Take for example the series of a coil and a resistande. The corresponding equation reads
$$L \dot{I} + R I=U_0 \cos(\omega t).$$
The idea is that to find the solution for this equation it's much simpler to introduce complex quantities $i(t)$ and $u(t)$ and define the physical real quantities as the real part of these complex quantities, i.e., $U=\mathrm{Re} u$, $I=\mathrm{Re} i$. The external AC voltage is given by $U_0 \exp(\mathrm{i} \omega t)$ (using the engineers' sign convention in the exponential, because then $\mathrm{Re} [U_0 \exp(\mathrm{i} \omega t)=U_0 \cos (\omega t).$
Then we can solve the equation for the complex quantities,
$$L \dot{i} + R i=U_0 \exp(\mathrm{i} \omega t).$$
Obviously the real part of the solution for $i$ then gives you $I$, because $L$, $R$, and $U_0$ are all real.

To find the "stationary state" you can simply make the ansatz
$$i(t)=i_0 \exp(\mathrm{i} \omega t),$$
and plugging this into the equation you only have to solve an algebraic equation for the complex amplitude $i_0$:
$$(\mathrm{i} \omega L + R) i_0 = U_0 \; \Rightarrow \; i_0 = \frac{U_0}{R+\mathrm{i} \omega L} = \frac{R-\mathrm{i} \omega L}{R^2+(\omega L)^2}.$$
The physical current thus is
$$I(t)=\mathrm{Re} i(t)=\frac{U_0}{|R^2+(\omega L)^2} [R \cos(\omega t) + \omega L \sin(\omega t)].$$
This becomes a bit more convenient if you write the complex "inverse resistance" (impedance) in "polar form"
$$\frac{R-\mathrm{i} \omega L}{R^2+(\omega L)^2} = \frac{1}{\sqrt{R^2+(\omega L)^2}} \exp(\mathrm{i} \phi), \quad \varphi=-\arccos \left (\frac{R}{\sqrt{R^2+(\omega L)^2}} \right).$$
Then you get
$$I(t)=\frac{U}{\sqrt{R^2+(\omega L)^2}} \cos(\omega t+ \phi).$$
This gives you immediately the amplitude of the current,
$$I_0=\frac{U}{\sqrt{R^2+(\omega L)^2}},$$
and the phase shift $\phi$, given above. It's negative, which means that the current's phase is always behind the external voltages phase, as expected for an inductance.

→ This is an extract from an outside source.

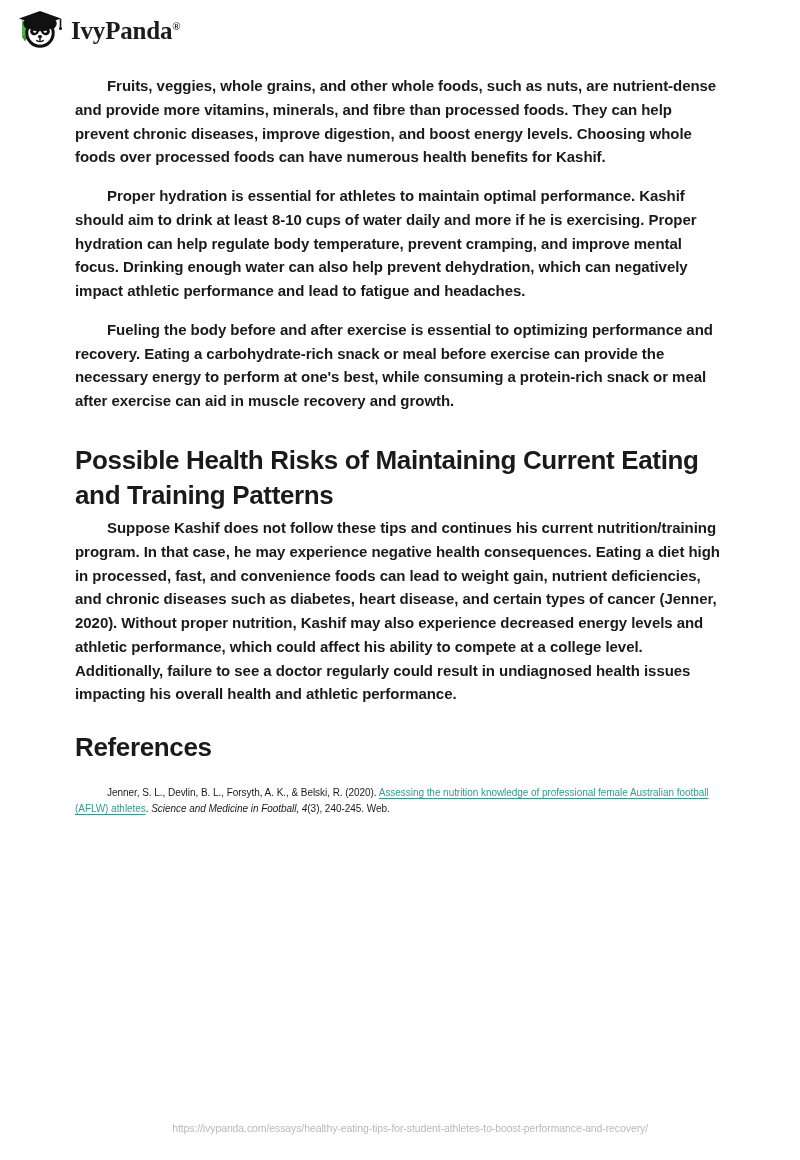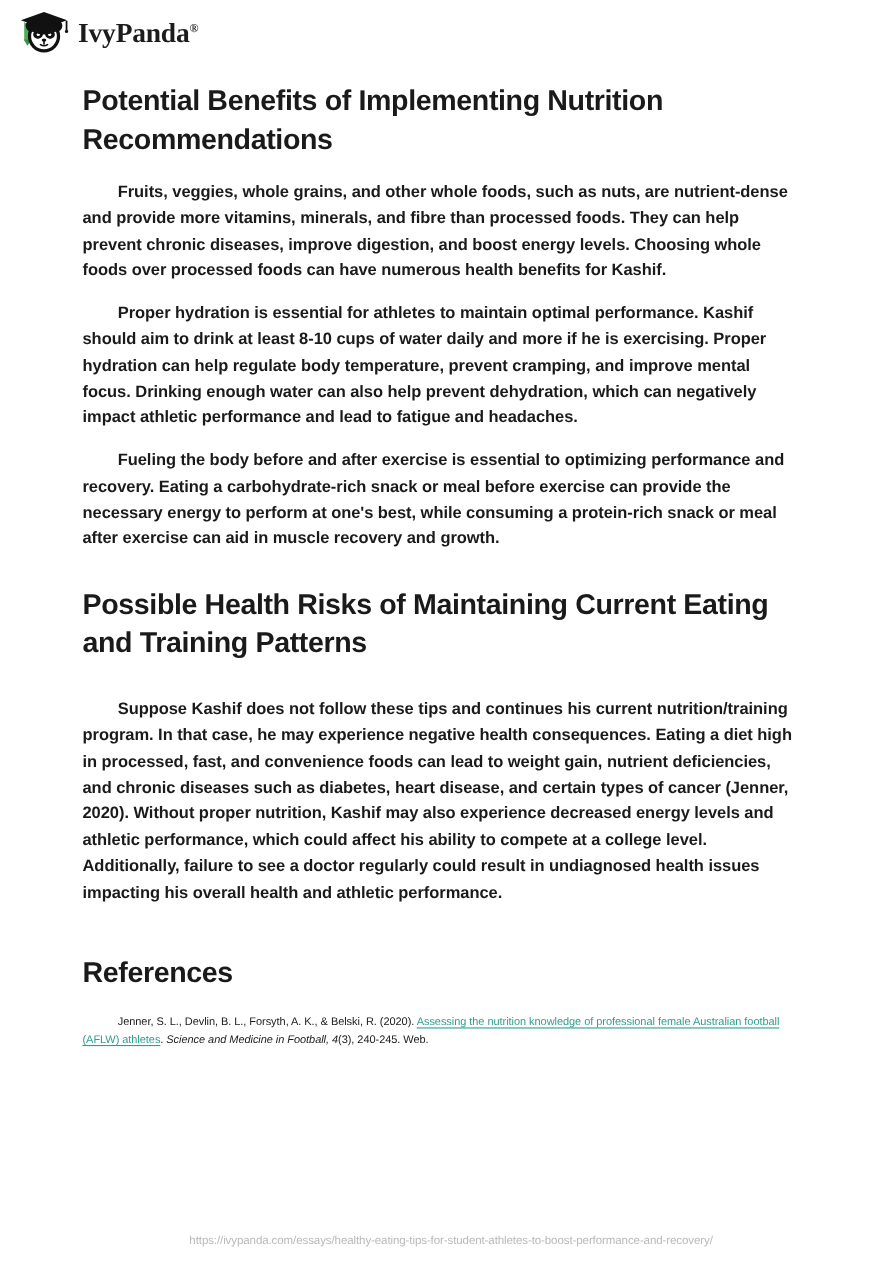"Potential Benefits of Implementing" h1.doc-heading { html: <h1>Potential Benefits of Implementing Nutrition Recommendations</h1> -> none }
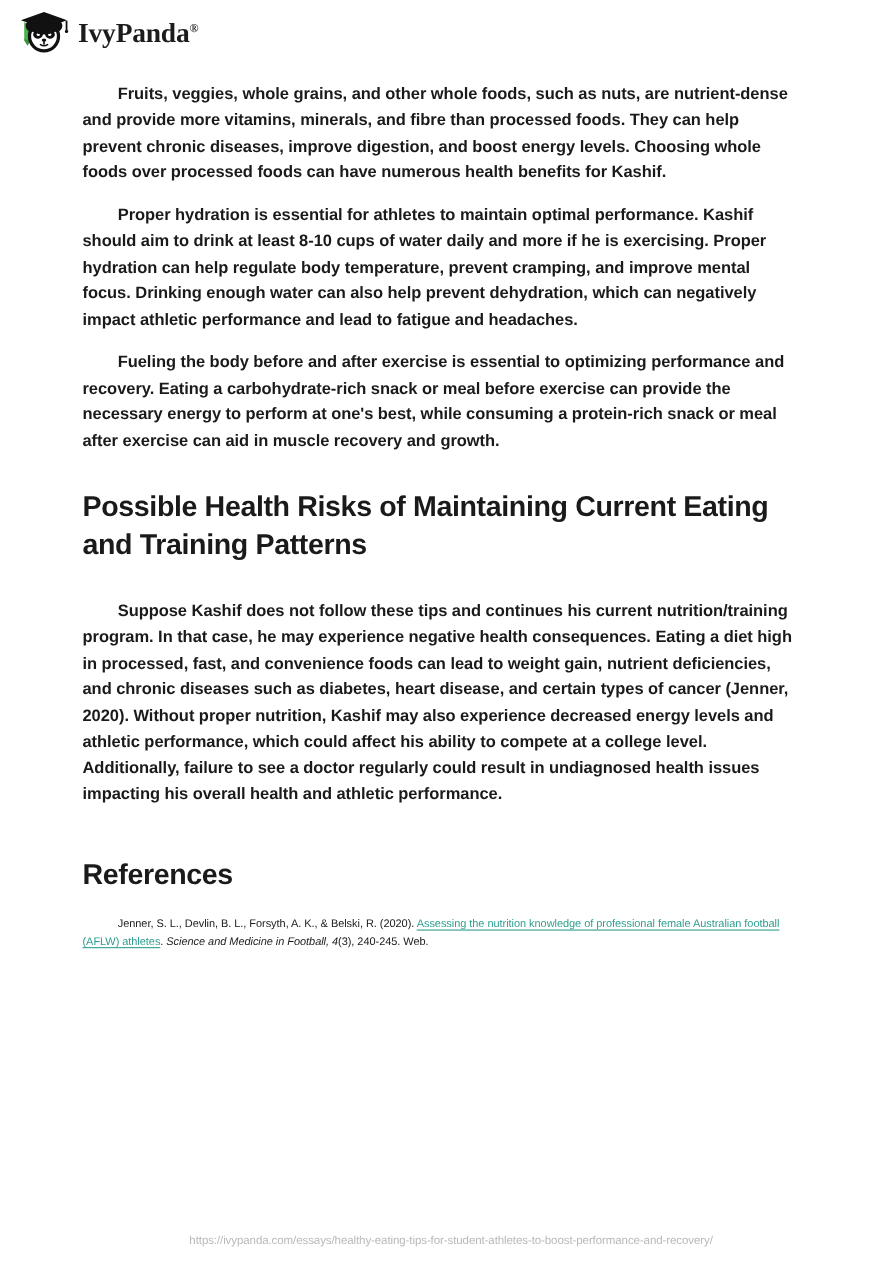"Possible Health Risks of Maintaining" h1.doc-heading.second { margin-bottom: 32px -> 4px }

With this complex treatment you can calculate any AC circuit's stationary state as if it were a DC circuit, using Kirchhoff's two rules but use for resistors, capacitors, and inductances the corresponding complex impedances,
$$Z_R=R, \quad Z_L=\mathrm{i} \omega L, \quad Z_C=-\frac{\mathrm{i}}{\omega C}.$$
At the end of the cacluation you get all real physical currents and voltages by taking the real part of the corresponding complex quantities.